Using a hoe or stick, mark out areas on the soil’s surface to form a pattern which will please you.

It could be geometric, formal or have gentle curves, the idea being that the seeds will be planted using one kind of flower for each area marked on the soil.

The plants may be set out so the colours will blend or contrast and this idea is not going to cost a fortune – there aren’t so many seeds in the packets these days.

Write up labels, pour the seeds into the palm of your hand and sow them in ones or twos in a pattern over each of the areas to be planted.

If sown in a pattern, it will be easier to distinguish between the cultivated plants and weeds.

Water the border with a watering can with a fine rose attached and then hope cats won’t dig it all up. Keep it wet because cats prefer to ‘go’ somewhere dry!

In about 10 days, the whole border will come alive with a smothering of weeds. Leave them alone until they are large enough to remove by hand – an onion hoe is useful for that job.

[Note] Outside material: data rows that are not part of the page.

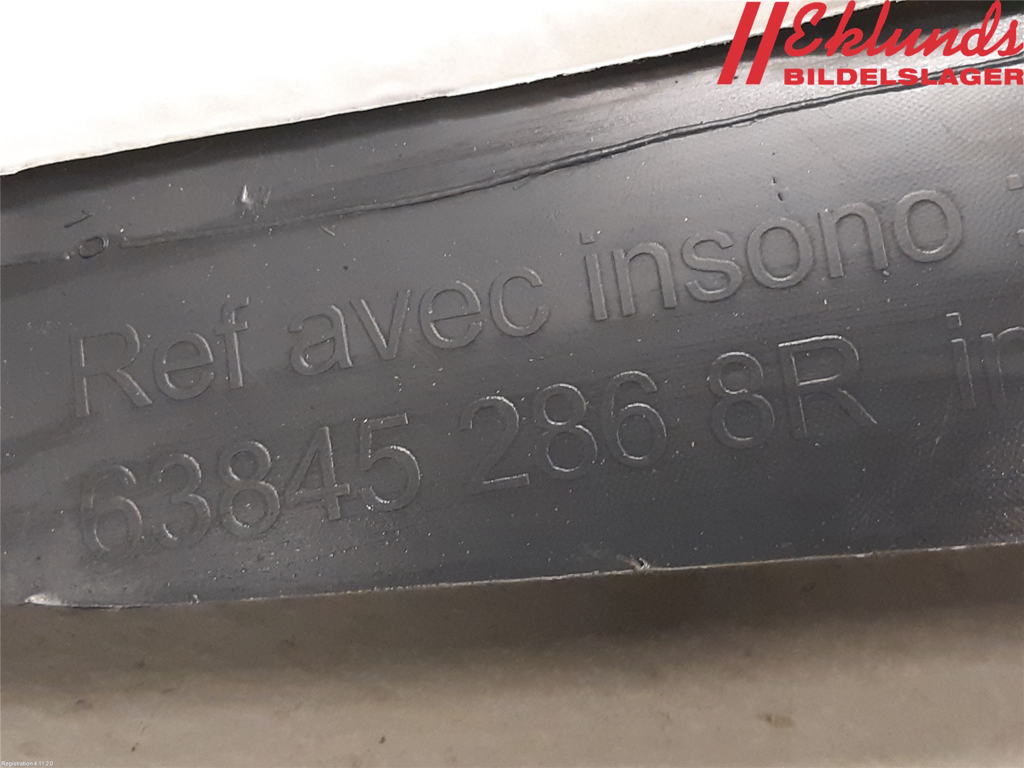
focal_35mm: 26
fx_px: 769
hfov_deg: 67.3
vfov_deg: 53.1
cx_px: 512
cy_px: 384
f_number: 1.7
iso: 320
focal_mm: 3.93
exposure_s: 1/50
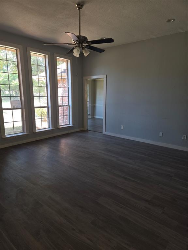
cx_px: 94
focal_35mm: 23
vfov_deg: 73.9
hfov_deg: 58.9
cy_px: 125
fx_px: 167
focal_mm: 5.4
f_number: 1.8
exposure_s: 1/60
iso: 25
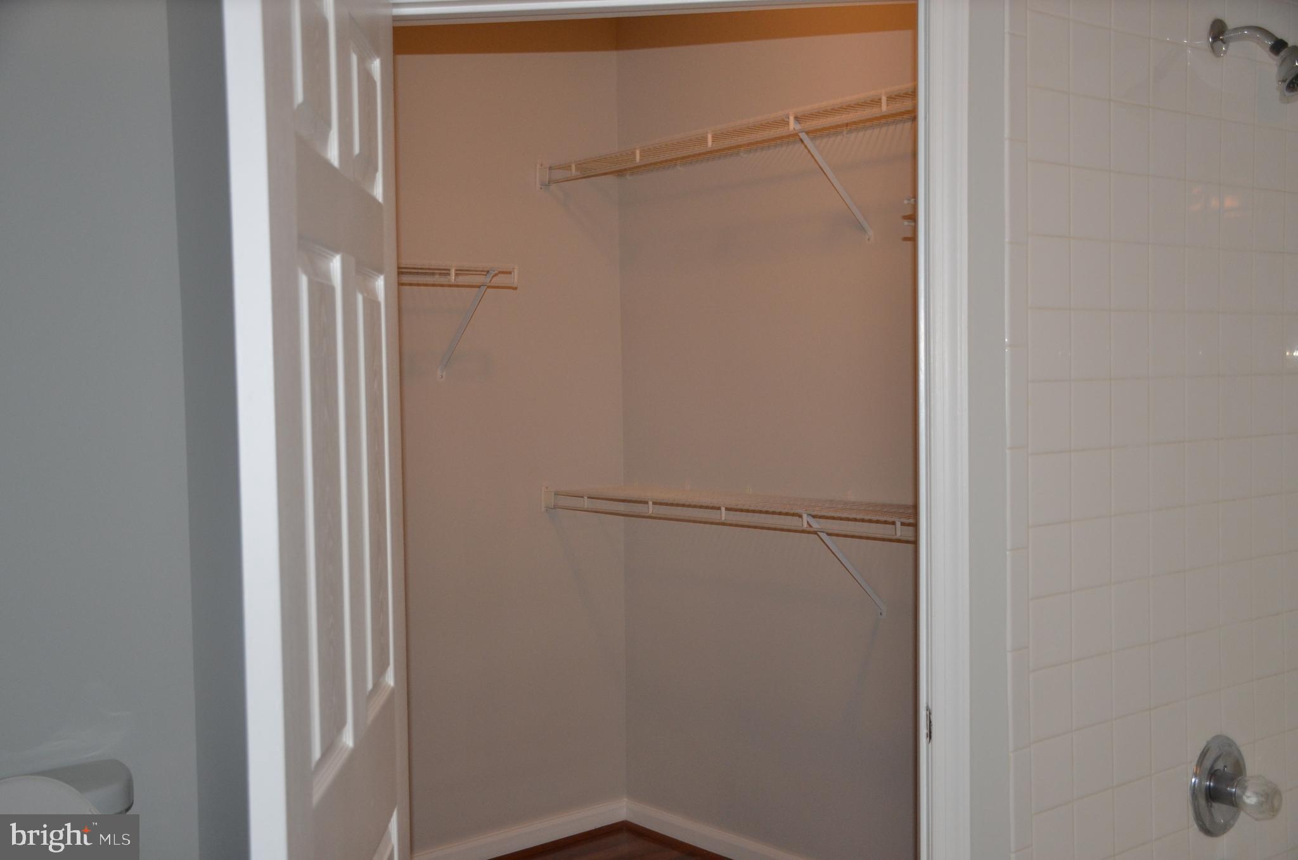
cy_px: 430
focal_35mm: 39
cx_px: 649
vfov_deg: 34.1
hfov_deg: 49.6
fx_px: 1403
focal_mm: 26
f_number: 3.8
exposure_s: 1/60
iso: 800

So, you sowed the seeds in a pattern; a close look will determine the cultivated plants because they look different to the weeds.

After weeding, the cultivated seedlings can be pricked out to fill any gaps and at the end of July you will be enjoying a border which looks as if it has been there for years.

This idea is a good one for anyone starting a garden with little money and a great way to get children interested too.

Children like to see things happen quickly and it’s wonderful to find they are even better than grown-ups at identifying the cultivated plants from the weeds.

THIS WEEK’S TOP TIP

If old daffodil leaves are in the way when you are trying to plant summer bedding plants, don’t be tempted to tug them off.

These leaves must be allowed to die back naturally.

The sap will go down into the underground bulb and will initiate next year’s spring flowers.

If the seed heads are removed, leaving the flower stem intact, this will ensure there will be blooms next spring.